## Job
All of the data below must be reproduced word for word, but without its images.

## Data
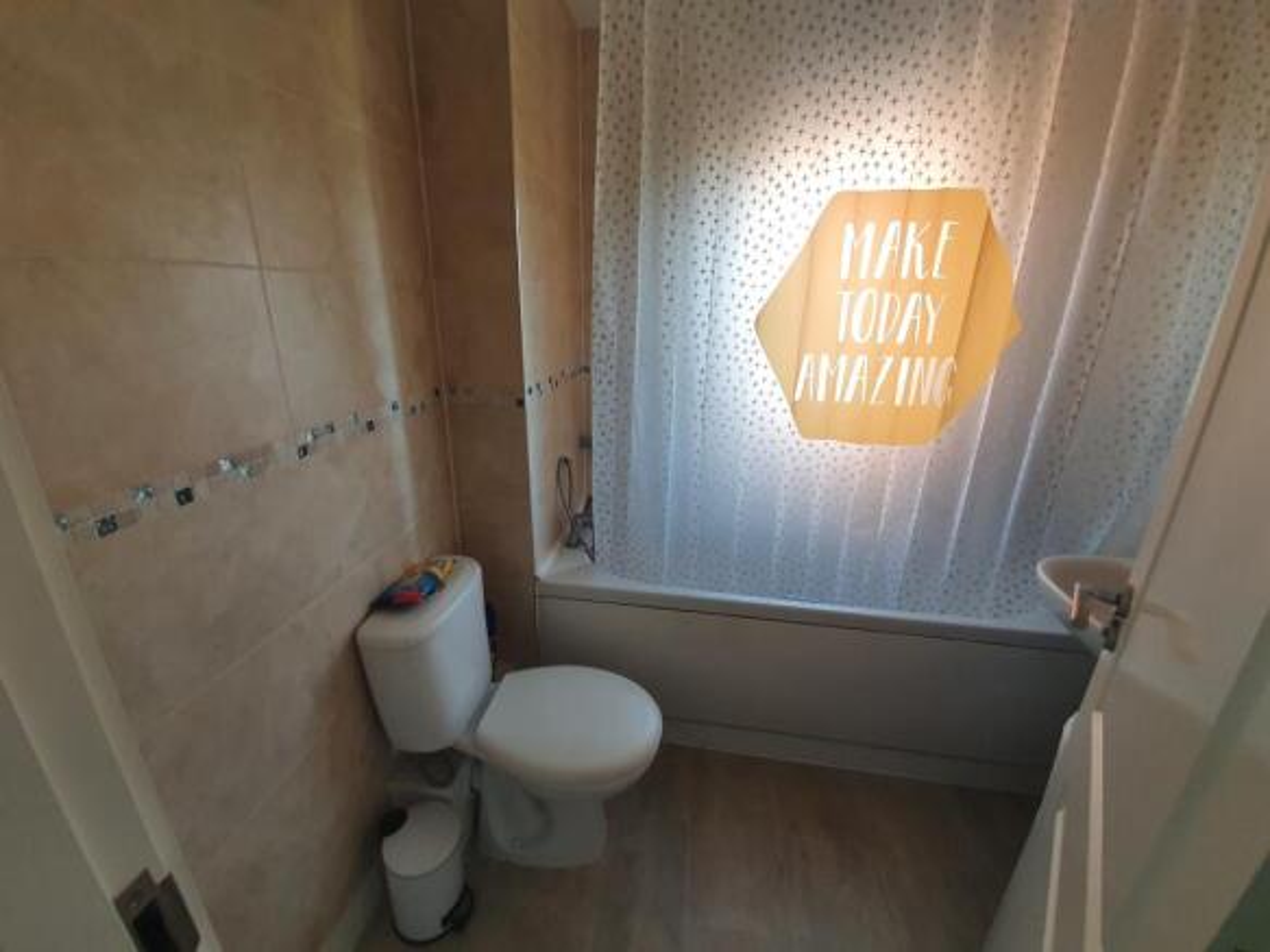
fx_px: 477
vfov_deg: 89.9
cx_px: 635
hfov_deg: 106.2
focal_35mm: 13
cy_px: 476
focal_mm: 1.8
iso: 160
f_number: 2.2
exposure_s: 1/60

## Solution to the problem
fx_px: 477
vfov_deg: 89.9
cx_px: 635
hfov_deg: 106.2
focal_35mm: 13
cy_px: 476
focal_mm: 1.8
iso: 160
f_number: 2.2
exposure_s: 1/60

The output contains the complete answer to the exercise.